“Às vezes parecia que de tanto acreditar em tudo o que achávamos tão certo, teríamos o mundo inteiro e até um pouco mais, faríamos floresta do deserto e diamantes de pedaços de vidro. Mas percebo agora que o teu sorriso vem diferente, quase parecendo te ferir. Não queria te ver assim, quero a tua força como era antes. O que tens é só teu e de nada vale fugir e não sentir mais nada. (…)“
É o que tenho dito já há algum tempo, essa coisa da ilusão que machuca. Que magôa, que destrói. A gente abraça o mundo e de repente descobre que não está abraçando nada além daquilo que nunca foi real. Esse mundo que antes estava em nosso poder, bem perto do coração, desaparece como se resumido a um punhado de cinzas que alguém lançou ao vento. Quem, não importa. O fato é que não se pode abraçar as cinzas, a não ser que você esteja queimando. E sorrir nesse momento é algo tão falso que chega a machucar, ofendendo a nossa própria inteligência, que então nos serve como uma espécie de beijo, aquele tipo de beijo que tira a princesa de seu sono encantado, com uma diferença notável: nada aqui é fantasia. Você acorda para o real e se enxerga como um ser tão fraco que prefere dar as costas para tudo o que criou até então, porque já não consegue diferenciar o que realmente faz parte da sua vida do que o que nunca fez.
“(…) Às vezes parecia que era só improvisar e o mundo então seria um livro aberto – até chegar o dia em que tentamos ter demais, vendendo fácil o que não tinha preço. Eu sei é tudo sem sentido… Quero ter alguém com quem conversar, alguém que depois não use o que eu disse contra mim. Nada mais vai me ferir, é que eu já me acostumei com a estrada errada que eu segui e com a minha própria lei. Tenho o que ficou e tenho sorte até demais, como sei que tens também.“
Mas a vida é isso aí, um jogo de sorte onde colocamos freqüentemente em risco a nossa sanidade.

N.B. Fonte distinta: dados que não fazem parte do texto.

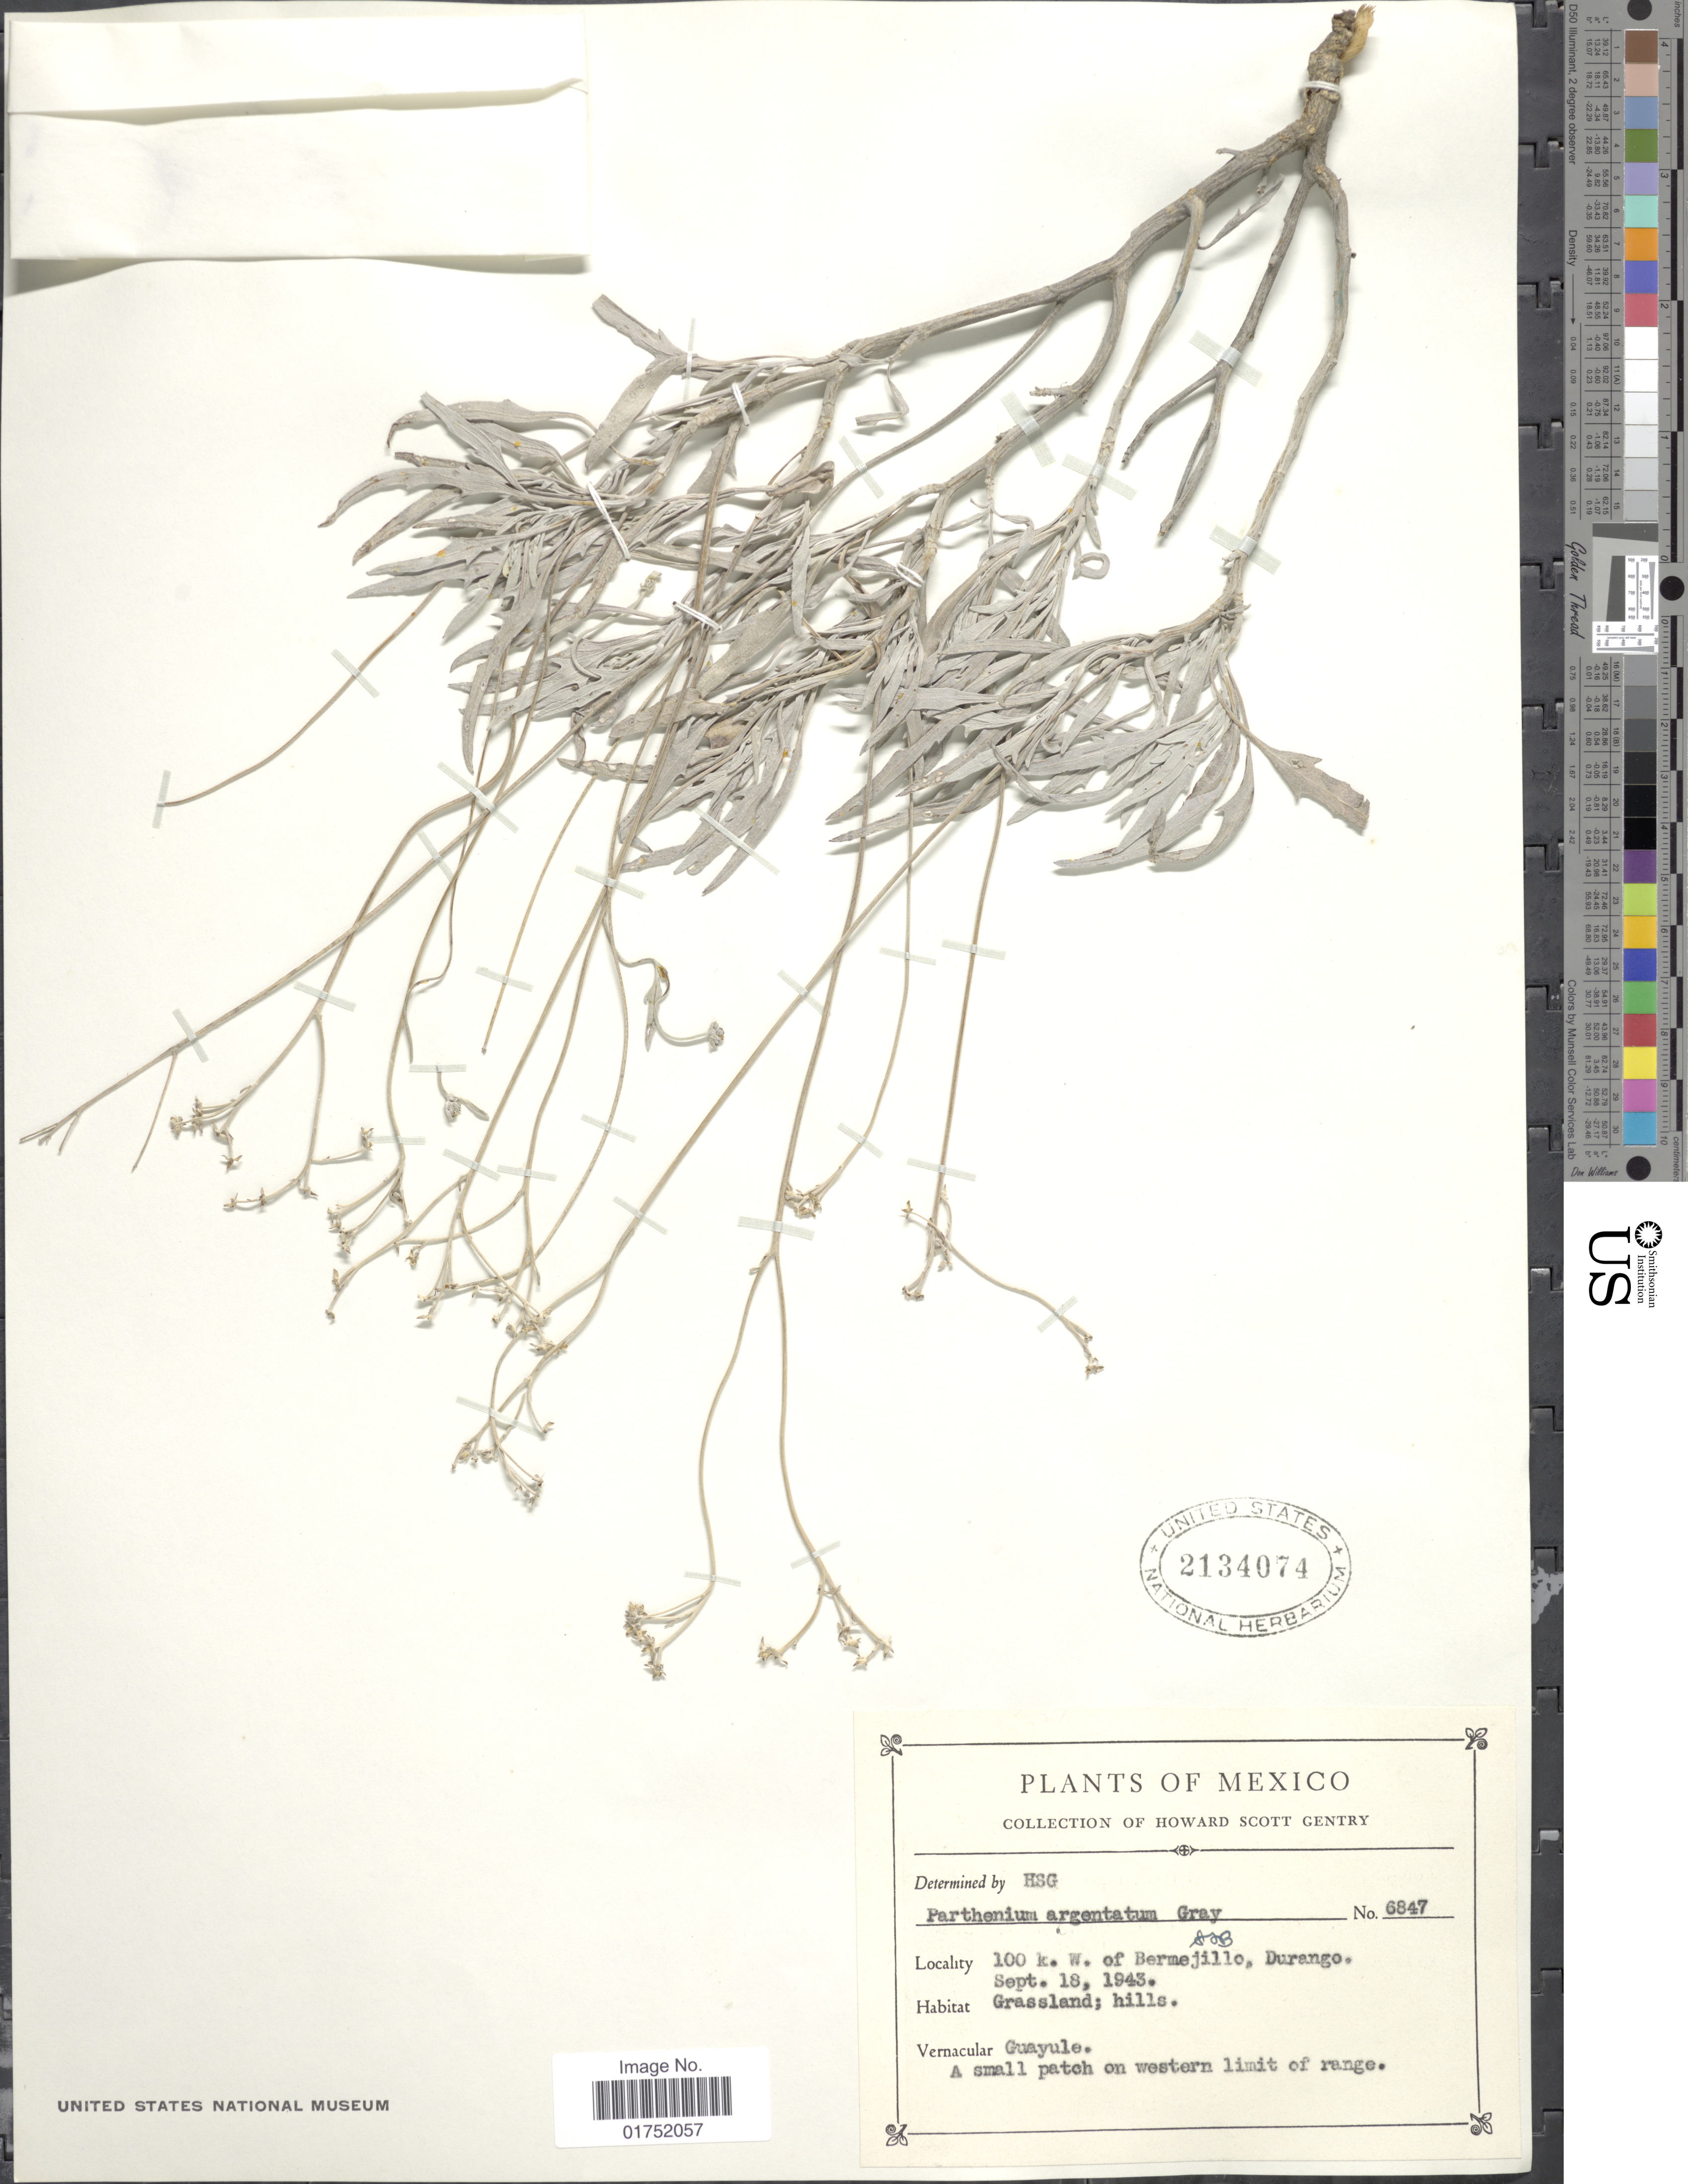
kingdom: Plantae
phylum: Tracheophyta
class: Magnoliopsida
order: Asterales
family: Asteraceae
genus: Parthenium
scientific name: Parthenium argentatum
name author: A. Gray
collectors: H. S. Gentry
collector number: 6847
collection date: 1943-09-18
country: Mexico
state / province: Durango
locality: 100 k. W. of Bermejillo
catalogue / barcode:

Não há segredos quando se faz uso da coragem, a gente arrisca e segue cambaleando ou não. A firmeza de cada passo sempre dependerá do quanto estamos dispostos a apostar nesse jogo que agora deixa a sorte de lado e se torna um jogo de azar. É nessa hora, exatamente nesse instante quase imperceptível, que tudo o que você fez e falou passa a te amedrontar. O que fazer, então?! Absolutamente nada além de aceitar a pessoa em quem você se transformou e o caminho que esse alguém optou por trilhar. Voltar atrás te faria cometer os mesmos erros, não se deixe enganar novamente pela tal da ilusão, porque isso não deixaria de acontecer. A única coisa real na ilusão é sua existência. Porém, ela não é o fim. Ela é, pelo contrário, o início de tudo. É quando você a descobre que tem a chance de viver de verdade e percebe que jamais será bom sentir-se infeliz, mas sempre é maravilhoso tê-lo sido.
Andrea Doria – Legião Urbana
Nota: O SS Andrea Doria foi um navio transatlântico italiano lançado ao mar em 1951. Foi assim batizado em homenagem ao almirante genovês Andrea Doria. Em 26 de julho de 1956, quando navegava rumo a New York, ao largo de Nantucket (Massachusetts – EUA), colidiu com o Stockholm, um navio de bandeira sueco-americana, vindo a naufragar. Transportando cerca de 1.200 passageiros e 500 tripulantes, foram resgatadas 1.660 pessoas. Cerca de 50 pessoas perderam a vida no desastre. Perderam-se ainda algumas obras de arte italianas.